══ Extracted information ══

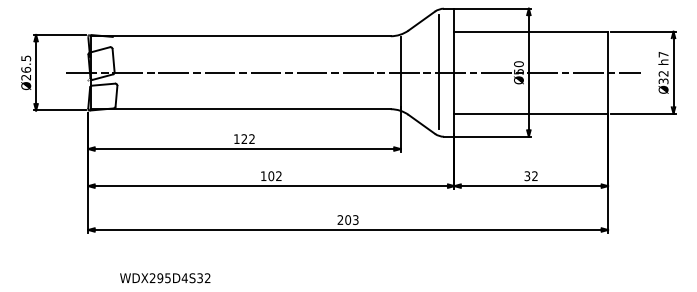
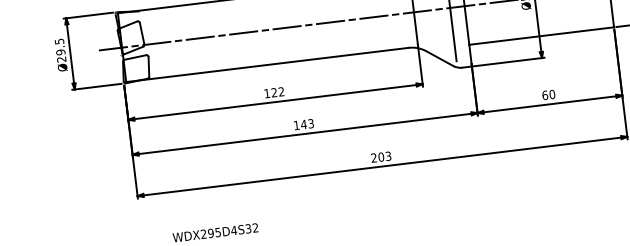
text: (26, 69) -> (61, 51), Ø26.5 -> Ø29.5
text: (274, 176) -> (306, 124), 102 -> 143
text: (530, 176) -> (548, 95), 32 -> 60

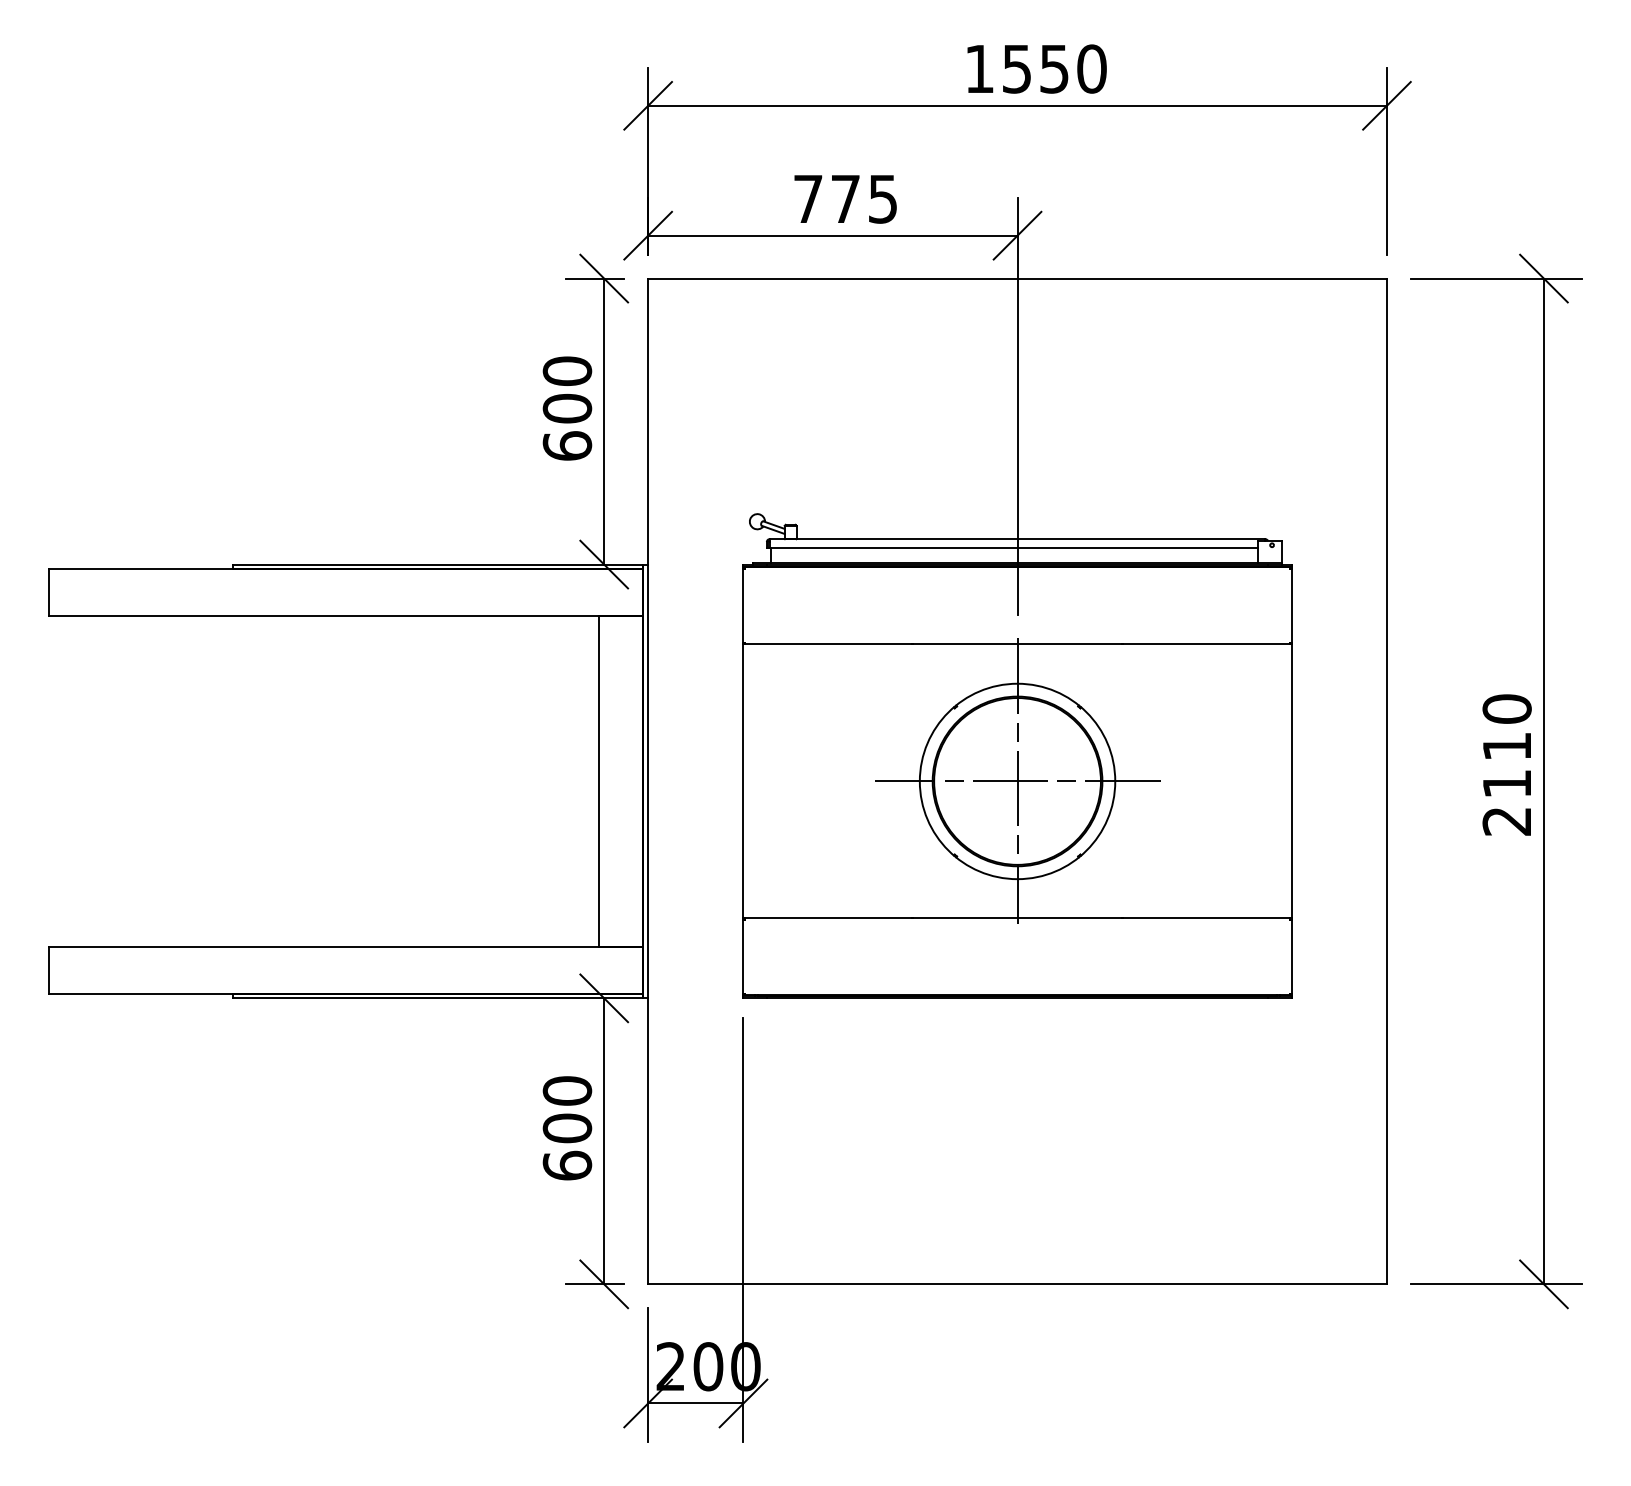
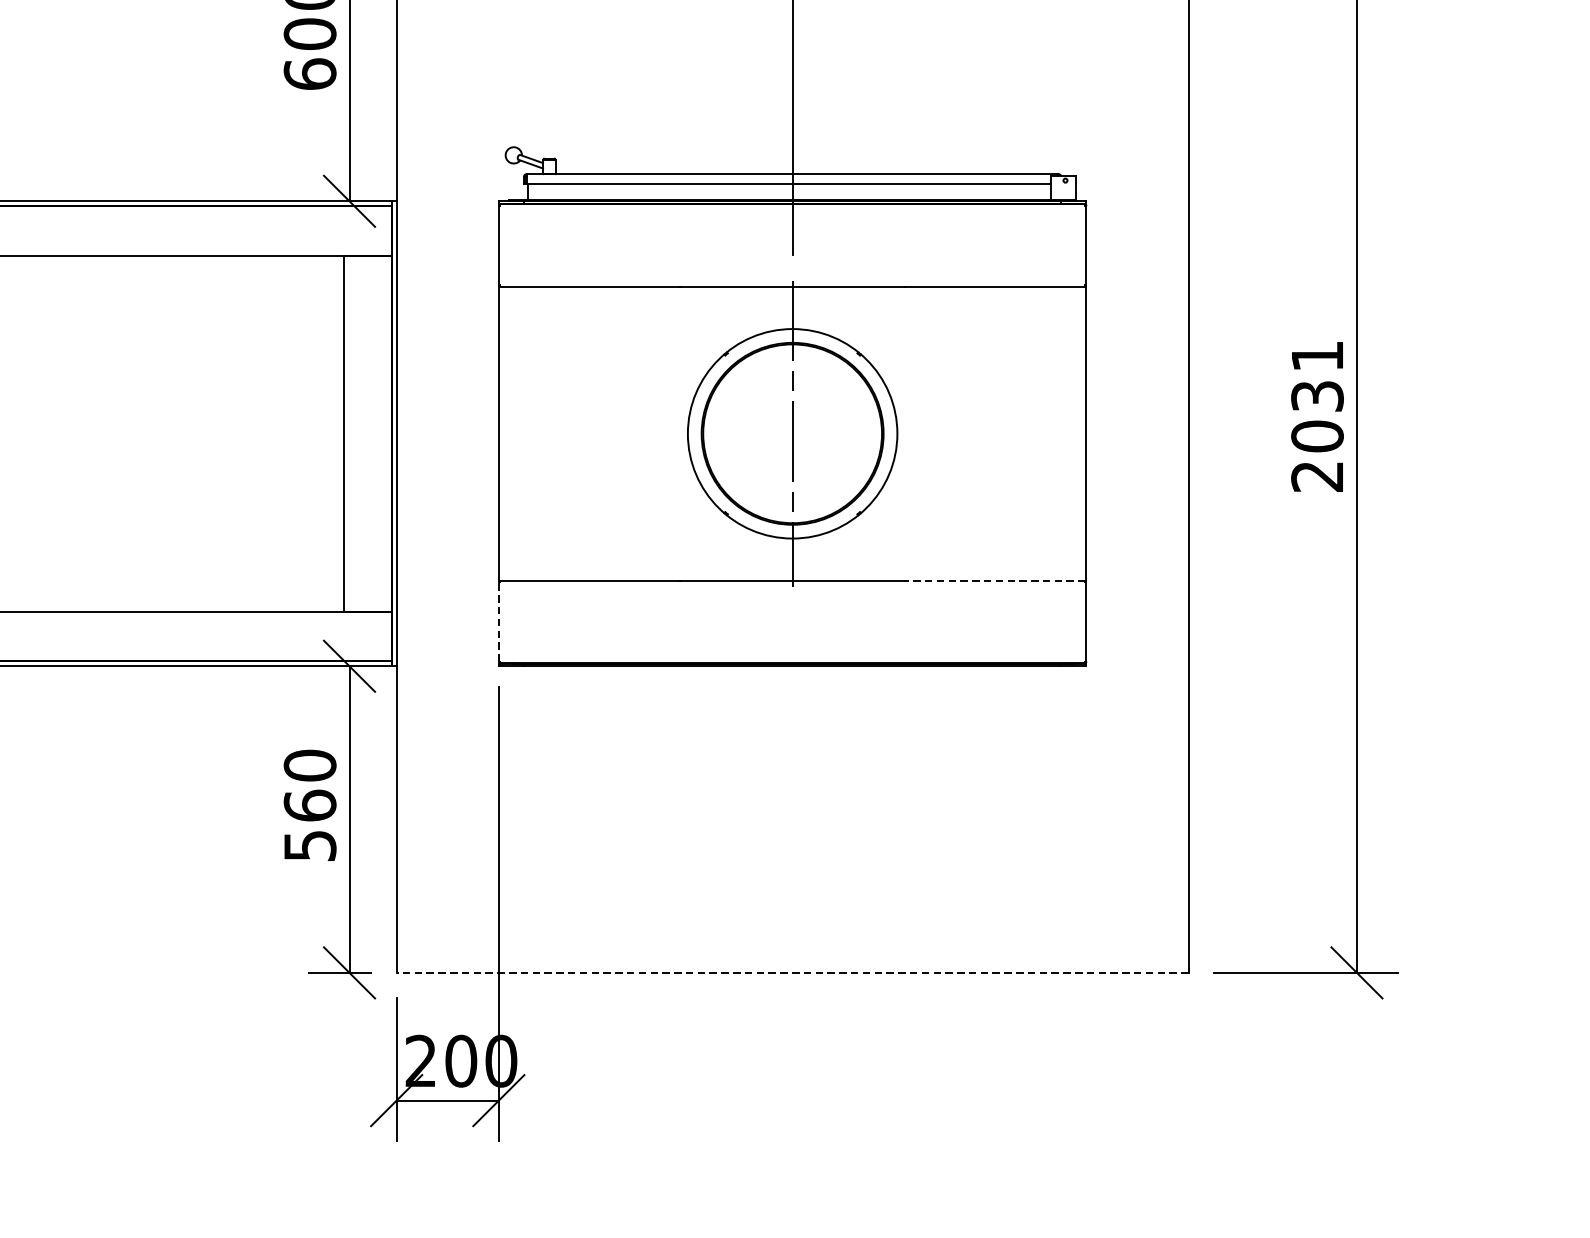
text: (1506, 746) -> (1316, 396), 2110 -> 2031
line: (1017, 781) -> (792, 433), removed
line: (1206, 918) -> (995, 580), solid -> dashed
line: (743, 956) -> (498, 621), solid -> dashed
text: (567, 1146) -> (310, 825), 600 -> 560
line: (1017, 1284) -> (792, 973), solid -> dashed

═══

* [Task directions] Copy out the lines above, from the one holding "line: (1017, 781) -> (792, 433), removed" through the final line, with no other lines.

* [Task output]
line: (1017, 781) -> (792, 433), removed
line: (1206, 918) -> (995, 580), solid -> dashed
line: (743, 956) -> (498, 621), solid -> dashed
text: (567, 1146) -> (310, 825), 600 -> 560
line: (1017, 1284) -> (792, 973), solid -> dashed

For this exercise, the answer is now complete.